- Records contained in a dataset
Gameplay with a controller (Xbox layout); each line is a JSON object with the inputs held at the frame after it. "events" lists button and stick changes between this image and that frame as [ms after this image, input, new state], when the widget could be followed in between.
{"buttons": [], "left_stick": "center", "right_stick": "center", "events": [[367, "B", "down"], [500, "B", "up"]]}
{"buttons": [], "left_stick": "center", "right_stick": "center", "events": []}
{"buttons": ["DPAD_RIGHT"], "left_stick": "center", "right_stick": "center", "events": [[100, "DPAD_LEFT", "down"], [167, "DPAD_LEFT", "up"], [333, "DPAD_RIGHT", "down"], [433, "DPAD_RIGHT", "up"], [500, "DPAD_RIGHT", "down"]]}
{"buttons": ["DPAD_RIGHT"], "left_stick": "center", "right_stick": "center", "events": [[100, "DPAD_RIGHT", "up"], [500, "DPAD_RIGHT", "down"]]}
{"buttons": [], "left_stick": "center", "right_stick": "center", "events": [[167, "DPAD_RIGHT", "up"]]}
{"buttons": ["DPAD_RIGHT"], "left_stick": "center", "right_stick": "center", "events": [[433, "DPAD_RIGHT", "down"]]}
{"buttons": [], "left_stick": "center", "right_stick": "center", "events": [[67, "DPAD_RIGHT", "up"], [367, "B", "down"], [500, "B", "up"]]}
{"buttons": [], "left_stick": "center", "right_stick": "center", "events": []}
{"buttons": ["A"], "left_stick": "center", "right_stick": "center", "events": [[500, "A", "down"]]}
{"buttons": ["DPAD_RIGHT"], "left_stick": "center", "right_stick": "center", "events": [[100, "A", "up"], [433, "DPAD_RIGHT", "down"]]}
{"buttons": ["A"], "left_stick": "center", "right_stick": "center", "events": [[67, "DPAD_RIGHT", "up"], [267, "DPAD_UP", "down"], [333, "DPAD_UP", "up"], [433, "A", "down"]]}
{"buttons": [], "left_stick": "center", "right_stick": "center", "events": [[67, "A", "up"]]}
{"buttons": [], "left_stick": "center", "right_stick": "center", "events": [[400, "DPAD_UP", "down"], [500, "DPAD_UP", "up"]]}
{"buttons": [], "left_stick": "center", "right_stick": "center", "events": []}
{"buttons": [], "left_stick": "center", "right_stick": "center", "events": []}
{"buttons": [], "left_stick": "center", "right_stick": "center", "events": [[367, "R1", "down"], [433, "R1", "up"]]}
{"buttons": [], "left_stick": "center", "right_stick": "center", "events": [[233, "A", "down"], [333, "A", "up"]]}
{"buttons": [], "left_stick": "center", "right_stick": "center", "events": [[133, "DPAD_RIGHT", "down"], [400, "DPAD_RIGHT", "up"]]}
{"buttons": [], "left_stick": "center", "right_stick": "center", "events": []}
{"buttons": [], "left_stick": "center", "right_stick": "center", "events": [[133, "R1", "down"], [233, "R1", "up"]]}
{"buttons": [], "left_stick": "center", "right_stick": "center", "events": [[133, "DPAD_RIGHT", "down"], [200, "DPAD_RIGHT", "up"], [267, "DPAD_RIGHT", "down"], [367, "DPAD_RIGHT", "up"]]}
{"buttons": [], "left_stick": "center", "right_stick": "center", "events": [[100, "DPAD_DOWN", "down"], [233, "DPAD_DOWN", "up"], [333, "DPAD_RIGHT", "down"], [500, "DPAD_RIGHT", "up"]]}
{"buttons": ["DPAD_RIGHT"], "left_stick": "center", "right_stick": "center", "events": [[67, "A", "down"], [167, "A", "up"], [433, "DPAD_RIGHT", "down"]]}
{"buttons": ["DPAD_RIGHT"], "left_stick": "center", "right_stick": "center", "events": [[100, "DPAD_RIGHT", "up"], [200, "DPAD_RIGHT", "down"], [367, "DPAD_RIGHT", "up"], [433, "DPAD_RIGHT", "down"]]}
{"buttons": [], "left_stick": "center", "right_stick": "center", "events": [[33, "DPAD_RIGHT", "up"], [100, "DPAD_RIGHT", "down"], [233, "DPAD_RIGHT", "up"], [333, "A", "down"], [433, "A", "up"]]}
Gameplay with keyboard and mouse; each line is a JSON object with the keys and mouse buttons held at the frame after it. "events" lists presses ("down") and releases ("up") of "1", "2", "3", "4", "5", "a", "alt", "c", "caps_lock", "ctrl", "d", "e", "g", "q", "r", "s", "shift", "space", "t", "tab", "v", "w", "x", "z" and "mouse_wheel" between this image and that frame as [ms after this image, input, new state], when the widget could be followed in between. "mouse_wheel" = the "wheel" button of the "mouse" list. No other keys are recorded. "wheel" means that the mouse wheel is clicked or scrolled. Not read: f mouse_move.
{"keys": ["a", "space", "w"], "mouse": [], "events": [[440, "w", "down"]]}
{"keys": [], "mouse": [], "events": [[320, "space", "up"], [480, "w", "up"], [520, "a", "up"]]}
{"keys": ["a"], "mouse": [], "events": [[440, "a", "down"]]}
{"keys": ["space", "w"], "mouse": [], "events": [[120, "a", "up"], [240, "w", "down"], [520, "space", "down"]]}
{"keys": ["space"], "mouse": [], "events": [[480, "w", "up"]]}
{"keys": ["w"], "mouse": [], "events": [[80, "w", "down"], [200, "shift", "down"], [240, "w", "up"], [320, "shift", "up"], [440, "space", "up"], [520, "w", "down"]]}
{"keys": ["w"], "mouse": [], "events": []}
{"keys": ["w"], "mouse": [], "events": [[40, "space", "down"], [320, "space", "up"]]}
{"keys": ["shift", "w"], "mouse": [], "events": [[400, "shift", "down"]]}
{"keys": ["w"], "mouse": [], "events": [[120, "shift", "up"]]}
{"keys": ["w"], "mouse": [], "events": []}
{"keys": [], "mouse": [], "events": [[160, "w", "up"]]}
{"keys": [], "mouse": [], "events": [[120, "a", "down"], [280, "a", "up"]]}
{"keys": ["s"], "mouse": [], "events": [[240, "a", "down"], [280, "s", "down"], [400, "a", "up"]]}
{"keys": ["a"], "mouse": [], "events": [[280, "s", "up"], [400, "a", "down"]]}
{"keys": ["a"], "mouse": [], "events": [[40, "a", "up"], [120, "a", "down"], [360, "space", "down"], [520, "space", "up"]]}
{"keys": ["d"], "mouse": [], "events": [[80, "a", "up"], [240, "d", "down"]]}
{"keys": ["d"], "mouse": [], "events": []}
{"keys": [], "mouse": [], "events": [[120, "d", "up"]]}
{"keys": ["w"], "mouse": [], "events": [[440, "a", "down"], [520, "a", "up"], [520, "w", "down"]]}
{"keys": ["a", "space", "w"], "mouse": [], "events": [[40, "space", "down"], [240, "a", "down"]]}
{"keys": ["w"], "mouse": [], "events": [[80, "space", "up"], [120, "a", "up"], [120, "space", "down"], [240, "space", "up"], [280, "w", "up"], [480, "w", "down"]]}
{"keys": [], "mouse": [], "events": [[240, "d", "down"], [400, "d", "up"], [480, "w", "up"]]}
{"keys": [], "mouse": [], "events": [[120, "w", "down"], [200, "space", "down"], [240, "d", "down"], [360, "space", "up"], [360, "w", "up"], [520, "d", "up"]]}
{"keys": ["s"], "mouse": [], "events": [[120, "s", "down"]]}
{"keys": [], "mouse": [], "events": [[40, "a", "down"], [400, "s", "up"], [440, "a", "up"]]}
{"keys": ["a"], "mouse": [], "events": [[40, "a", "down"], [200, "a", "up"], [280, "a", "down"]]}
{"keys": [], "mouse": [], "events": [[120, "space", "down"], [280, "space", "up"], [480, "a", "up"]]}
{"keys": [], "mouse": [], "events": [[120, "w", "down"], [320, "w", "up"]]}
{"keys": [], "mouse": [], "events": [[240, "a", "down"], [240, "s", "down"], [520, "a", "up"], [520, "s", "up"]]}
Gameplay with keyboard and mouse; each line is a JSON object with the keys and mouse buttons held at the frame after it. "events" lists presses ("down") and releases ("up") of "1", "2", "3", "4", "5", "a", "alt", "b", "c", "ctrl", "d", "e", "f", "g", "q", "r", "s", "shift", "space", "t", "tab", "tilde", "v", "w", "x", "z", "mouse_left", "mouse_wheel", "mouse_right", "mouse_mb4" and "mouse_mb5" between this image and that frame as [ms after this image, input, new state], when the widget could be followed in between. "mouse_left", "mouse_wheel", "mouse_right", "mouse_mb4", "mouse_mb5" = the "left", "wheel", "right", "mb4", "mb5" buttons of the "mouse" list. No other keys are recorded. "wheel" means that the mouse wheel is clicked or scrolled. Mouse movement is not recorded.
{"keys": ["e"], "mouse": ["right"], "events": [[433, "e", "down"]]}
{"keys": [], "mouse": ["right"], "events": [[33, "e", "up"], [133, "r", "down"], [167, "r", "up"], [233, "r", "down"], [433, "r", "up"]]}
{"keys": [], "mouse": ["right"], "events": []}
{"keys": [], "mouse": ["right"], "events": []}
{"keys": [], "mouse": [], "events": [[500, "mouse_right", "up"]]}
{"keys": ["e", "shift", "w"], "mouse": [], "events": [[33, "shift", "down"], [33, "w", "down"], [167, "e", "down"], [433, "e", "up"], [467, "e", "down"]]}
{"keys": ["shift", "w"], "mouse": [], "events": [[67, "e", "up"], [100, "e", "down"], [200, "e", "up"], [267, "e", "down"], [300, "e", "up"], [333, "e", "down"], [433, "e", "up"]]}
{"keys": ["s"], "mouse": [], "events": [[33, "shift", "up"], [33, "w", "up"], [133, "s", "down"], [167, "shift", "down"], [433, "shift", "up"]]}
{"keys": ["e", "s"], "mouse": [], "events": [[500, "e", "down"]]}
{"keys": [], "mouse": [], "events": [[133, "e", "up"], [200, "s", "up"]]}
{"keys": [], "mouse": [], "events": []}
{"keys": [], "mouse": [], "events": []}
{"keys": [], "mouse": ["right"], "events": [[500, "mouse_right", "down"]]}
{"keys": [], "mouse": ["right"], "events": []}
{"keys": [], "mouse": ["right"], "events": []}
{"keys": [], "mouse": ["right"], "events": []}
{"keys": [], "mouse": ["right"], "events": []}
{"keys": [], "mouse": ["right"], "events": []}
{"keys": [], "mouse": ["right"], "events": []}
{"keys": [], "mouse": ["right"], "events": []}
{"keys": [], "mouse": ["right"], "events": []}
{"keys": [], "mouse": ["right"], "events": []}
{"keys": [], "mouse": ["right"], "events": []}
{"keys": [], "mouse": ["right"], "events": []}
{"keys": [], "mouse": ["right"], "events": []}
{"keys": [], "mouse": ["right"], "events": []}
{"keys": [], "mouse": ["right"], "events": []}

- Your objective
Only the number of lines in the data that hold "followed" should be stated.

- Answer for the task
3